(EXERCISE INPUTS):
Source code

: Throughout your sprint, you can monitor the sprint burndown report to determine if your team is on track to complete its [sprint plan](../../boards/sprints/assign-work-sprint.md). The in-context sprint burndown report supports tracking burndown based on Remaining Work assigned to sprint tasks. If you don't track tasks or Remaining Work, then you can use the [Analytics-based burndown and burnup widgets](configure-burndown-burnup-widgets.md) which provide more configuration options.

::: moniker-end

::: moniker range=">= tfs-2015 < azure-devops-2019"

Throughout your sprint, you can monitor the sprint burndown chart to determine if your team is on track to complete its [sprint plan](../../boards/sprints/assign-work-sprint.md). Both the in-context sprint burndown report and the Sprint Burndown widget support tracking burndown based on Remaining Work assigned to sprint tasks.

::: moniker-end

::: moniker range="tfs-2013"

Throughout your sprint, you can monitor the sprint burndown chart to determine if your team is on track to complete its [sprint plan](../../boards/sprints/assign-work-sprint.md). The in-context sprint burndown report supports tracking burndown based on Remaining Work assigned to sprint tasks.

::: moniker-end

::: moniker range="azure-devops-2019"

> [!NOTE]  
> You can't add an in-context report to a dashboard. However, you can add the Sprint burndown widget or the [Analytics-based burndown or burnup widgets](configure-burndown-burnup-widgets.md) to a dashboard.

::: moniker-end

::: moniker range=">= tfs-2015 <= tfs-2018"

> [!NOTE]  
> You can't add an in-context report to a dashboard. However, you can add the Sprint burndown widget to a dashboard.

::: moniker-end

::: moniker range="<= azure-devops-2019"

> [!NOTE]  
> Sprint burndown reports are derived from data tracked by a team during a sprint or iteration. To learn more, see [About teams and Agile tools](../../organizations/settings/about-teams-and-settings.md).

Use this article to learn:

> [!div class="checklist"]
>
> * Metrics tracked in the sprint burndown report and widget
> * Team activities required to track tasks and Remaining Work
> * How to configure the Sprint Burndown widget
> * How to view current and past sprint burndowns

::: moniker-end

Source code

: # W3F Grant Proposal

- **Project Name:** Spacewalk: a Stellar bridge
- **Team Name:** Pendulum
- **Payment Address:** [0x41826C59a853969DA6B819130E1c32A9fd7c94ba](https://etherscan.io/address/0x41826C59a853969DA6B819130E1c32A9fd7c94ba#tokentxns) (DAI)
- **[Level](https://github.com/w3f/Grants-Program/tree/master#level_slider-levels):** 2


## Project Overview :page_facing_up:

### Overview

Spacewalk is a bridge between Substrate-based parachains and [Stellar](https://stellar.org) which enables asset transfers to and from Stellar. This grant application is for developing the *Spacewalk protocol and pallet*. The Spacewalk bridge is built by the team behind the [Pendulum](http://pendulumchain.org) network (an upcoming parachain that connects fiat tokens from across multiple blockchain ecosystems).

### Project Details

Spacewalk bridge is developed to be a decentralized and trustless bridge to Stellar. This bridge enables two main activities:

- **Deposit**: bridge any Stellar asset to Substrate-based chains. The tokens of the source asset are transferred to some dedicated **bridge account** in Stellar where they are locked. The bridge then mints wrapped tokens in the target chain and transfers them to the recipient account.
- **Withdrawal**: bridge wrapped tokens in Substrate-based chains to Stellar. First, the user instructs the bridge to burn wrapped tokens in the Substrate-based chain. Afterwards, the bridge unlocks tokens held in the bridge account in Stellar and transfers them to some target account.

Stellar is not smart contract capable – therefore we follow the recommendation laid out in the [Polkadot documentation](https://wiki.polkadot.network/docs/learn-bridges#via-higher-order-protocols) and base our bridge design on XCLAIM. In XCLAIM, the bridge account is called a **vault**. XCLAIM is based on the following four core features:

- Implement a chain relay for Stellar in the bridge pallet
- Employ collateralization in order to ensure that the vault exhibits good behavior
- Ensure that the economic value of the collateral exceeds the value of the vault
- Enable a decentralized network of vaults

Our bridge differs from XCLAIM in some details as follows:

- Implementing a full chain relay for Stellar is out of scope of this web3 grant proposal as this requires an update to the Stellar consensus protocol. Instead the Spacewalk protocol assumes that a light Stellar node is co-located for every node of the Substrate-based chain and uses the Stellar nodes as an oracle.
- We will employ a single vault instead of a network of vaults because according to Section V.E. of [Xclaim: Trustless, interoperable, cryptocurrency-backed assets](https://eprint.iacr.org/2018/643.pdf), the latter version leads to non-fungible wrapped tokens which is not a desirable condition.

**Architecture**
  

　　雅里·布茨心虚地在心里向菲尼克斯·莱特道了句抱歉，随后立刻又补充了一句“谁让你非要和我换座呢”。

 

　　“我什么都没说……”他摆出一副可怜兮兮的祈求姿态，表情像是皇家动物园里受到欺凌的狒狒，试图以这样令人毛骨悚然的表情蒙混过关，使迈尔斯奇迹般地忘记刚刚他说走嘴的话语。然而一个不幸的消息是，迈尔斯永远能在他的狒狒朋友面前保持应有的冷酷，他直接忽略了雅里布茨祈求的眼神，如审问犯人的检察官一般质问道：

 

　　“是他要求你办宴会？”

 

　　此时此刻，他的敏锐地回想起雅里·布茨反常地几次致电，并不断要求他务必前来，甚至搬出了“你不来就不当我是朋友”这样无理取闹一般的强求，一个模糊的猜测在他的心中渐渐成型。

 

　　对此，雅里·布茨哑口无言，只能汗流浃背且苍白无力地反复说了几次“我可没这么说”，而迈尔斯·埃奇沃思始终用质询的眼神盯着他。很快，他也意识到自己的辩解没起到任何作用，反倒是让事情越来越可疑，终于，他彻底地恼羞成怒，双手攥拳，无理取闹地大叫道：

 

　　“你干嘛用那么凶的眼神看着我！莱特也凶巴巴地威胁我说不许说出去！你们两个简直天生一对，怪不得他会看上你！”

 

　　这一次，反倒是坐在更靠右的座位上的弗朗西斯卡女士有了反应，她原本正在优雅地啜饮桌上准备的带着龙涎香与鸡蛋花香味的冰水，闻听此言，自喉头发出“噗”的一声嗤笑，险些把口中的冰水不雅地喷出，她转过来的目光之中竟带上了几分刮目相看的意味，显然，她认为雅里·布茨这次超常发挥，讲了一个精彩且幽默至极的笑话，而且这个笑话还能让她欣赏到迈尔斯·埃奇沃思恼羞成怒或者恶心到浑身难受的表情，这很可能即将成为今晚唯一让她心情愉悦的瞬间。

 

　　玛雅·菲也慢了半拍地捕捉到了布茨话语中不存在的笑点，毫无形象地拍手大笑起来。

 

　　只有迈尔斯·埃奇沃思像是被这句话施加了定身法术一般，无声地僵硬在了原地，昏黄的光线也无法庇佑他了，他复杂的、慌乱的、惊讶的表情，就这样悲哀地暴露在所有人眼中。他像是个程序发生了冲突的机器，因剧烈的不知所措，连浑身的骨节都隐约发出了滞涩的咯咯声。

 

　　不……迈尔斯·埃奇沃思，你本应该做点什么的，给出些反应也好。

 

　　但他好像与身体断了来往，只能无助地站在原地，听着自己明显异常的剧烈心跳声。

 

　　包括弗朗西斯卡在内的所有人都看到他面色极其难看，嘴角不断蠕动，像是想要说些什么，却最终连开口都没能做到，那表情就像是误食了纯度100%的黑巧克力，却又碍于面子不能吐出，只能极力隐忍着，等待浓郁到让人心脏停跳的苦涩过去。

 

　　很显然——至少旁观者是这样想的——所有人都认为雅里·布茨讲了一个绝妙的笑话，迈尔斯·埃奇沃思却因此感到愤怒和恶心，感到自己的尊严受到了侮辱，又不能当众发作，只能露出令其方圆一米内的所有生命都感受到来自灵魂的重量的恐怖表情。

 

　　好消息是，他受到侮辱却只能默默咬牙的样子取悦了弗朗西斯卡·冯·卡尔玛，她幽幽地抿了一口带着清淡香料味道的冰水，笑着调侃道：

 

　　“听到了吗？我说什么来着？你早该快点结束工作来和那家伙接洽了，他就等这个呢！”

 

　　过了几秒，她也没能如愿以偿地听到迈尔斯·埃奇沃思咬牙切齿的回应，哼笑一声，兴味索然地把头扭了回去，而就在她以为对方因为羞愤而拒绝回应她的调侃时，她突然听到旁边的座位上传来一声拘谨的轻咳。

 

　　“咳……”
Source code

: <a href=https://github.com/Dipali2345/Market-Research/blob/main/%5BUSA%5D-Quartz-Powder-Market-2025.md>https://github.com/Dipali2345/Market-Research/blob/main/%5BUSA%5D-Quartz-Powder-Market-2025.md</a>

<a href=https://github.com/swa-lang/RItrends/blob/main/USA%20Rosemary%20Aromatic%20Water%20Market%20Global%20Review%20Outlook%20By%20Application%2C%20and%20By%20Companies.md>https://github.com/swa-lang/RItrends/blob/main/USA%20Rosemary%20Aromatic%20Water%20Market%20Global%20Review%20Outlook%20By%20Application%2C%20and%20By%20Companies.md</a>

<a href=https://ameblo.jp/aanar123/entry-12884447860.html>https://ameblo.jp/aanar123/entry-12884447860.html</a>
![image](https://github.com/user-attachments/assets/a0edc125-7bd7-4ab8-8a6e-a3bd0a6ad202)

(REQUIREMENT): Transcribe the lines starting at the line containing "### Overview" and ending at the line containing "- **Withdrawal**: bridge", keeping every character unchanged.

(RESULT):
### Overview

Spacewalk is a bridge between Substrate-based parachains and [Stellar](https://stellar.org) which enables asset transfers to and from Stellar. This grant application is for developing the *Spacewalk protocol and pallet*. The Spacewalk bridge is built by the team behind the [Pendulum](http://pendulumchain.org) network (an upcoming parachain that connects fiat tokens from across multiple blockchain ecosystems).

### Project Details

Spacewalk bridge is developed to be a decentralized and trustless bridge to Stellar. This bridge enables two main activities:

- **Deposit**: bridge any Stellar asset to Substrate-based chains. The tokens of the source asset are transferred to some dedicated **bridge account** in Stellar where they are locked. The bridge then mints wrapped tokens in the target chain and transfers them to the recipient account.
- **Withdrawal**: bridge wrapped tokens in Substrate-based chains to Stellar. First, the user instructs the bridge to burn wrapped tokens in the Substrate-based chain. Afterwards, the bridge unlocks tokens held in the bridge account in Stellar and transfers them to some target account.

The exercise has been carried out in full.